Many limited company directors who pay themselves in dividends felt let down by the government in previous lockdowns because they were only allowed to claim for their PAYE salary through the furlough scheme. The Chancellor has been under pressure from the Treasury Select Committee and lobbying groups to fix this oversight. While Mr Sunak hasn’t committed to any specific measures yet, I expect him to make an announcement sooner rather than later.
Of course, the other sources of funding I mentioned in December’s article remain available, whether to help your business to take advantage of opportunities presented by the latest lockdown, or to offset its impact.
A lot of businesses experience late payments during a slowdown, and to make matters worse on this occasion, Brexit is causing disruption to supply chains. If your company has suffered, you might want to consider applying for invoice finance which lets you borrow against your accounts receivable.
If you’re looking to purchase or remortage property or land for commercial use, you might also want to consider a commercial mortgage so you can repurpose your business property to meet your current needs.
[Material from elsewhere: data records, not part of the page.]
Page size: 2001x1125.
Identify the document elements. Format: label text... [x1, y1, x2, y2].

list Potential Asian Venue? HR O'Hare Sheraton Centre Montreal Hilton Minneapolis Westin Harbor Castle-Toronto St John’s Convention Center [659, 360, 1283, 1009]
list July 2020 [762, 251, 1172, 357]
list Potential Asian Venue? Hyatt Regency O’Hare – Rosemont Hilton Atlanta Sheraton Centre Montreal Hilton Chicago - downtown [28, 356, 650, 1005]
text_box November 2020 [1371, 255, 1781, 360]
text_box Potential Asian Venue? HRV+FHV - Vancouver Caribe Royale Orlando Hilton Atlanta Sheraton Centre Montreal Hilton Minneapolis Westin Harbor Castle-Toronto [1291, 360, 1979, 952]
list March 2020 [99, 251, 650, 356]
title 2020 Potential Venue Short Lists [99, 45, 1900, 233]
The shift to ecommerce during the pandemic has led to the development of new financial products, thanks to the additional metrics available from online payment providers such as PayPal and Stripe. For instance, lenders can now use data from successful Google ads campaigns or pre-Covid transactions on credit card terminals (known as revenue-based lending) to assess applications.
Finally, the Chancellor has extended the Coronavirus Business Interruption Loan Scheme (CBILS) and the Bounce Back Loan Scheme (BBLS) until the end of March. Even if you don’t need the money at the moment, securing the extra funds could make sense. You can keep it in reserve and repay it before interest becomes due after 12 months.